* Provided data:
━━━━━━━━

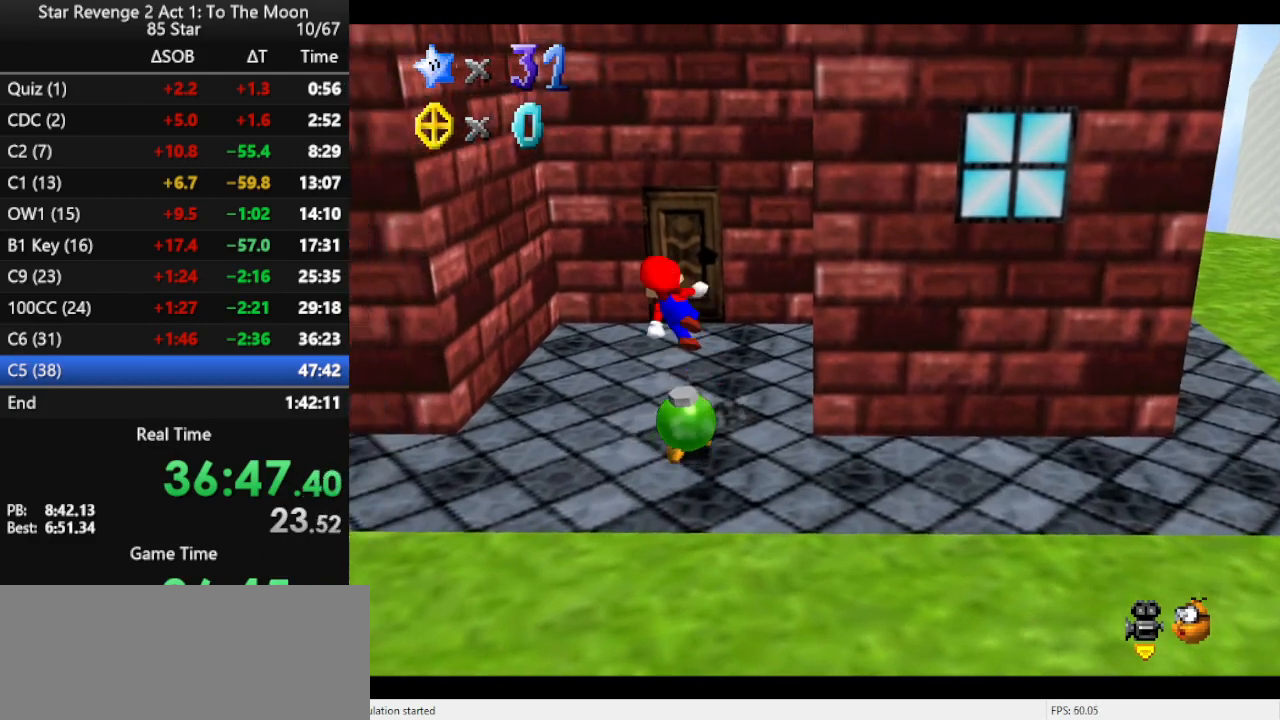
{"buttons": [], "left_stick": "up-left", "events": [[500, "A", "up"]]}
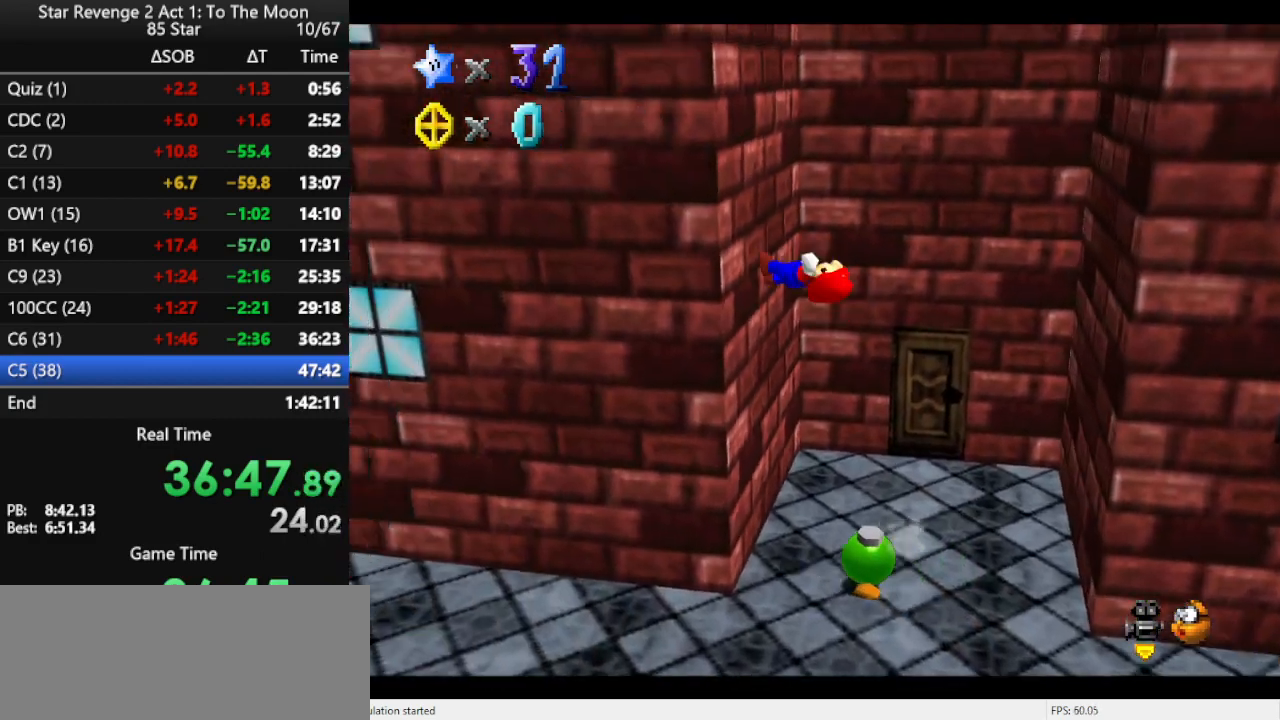
{"buttons": ["A"], "left_stick": "right", "events": [[100, "left_stick", "up-right"], [167, "A", "down"], [167, "left_stick", "right"]]}
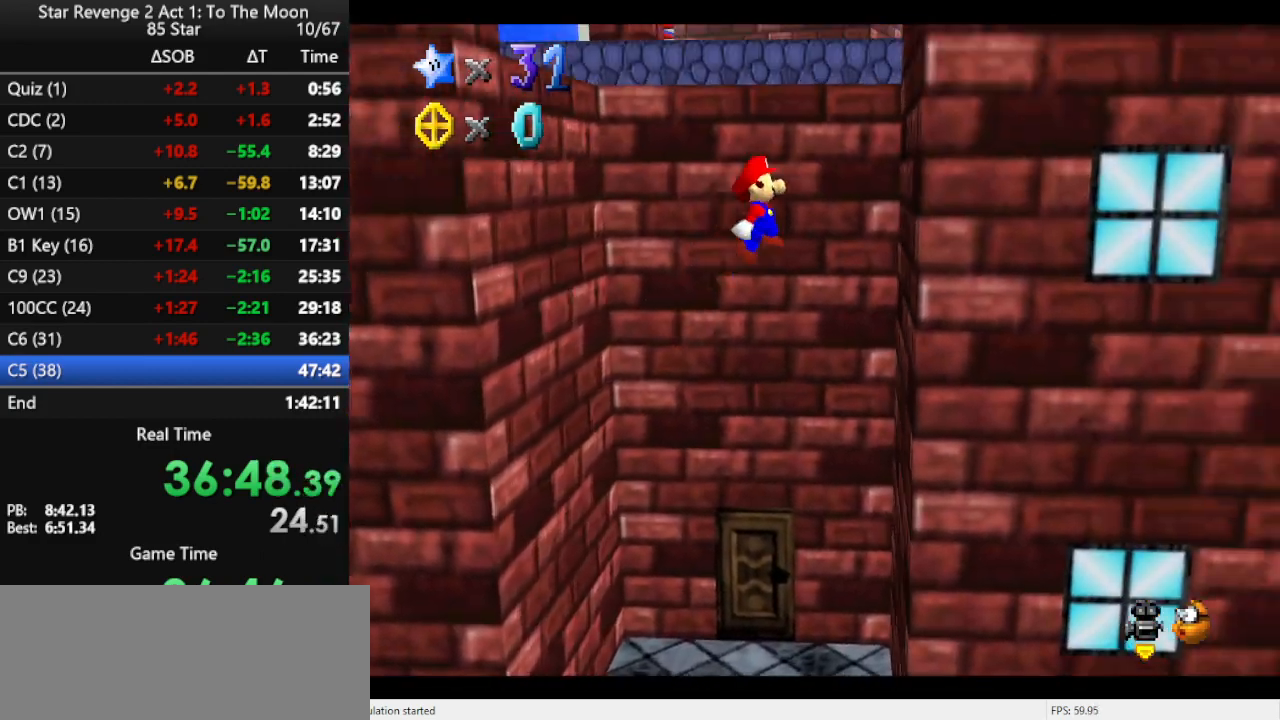
{"buttons": ["A"], "left_stick": "up-left", "events": [[167, "A", "up"], [200, "left_stick", "up"], [233, "A", "down"], [267, "left_stick", "up-left"]]}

━━━━━━━━

* Your goal: Reproduce the data above verbatim, minus any images.

* Answer for the task:
{"buttons": [], "left_stick": "up-left", "events": [[500, "A", "up"]]}
{"buttons": ["A"], "left_stick": "right", "events": [[100, "left_stick", "up-right"], [167, "A", "down"], [167, "left_stick", "right"]]}
{"buttons": ["A"], "left_stick": "up-left", "events": [[167, "A", "up"], [200, "left_stick", "up"], [233, "A", "down"], [267, "left_stick", "up-left"]]}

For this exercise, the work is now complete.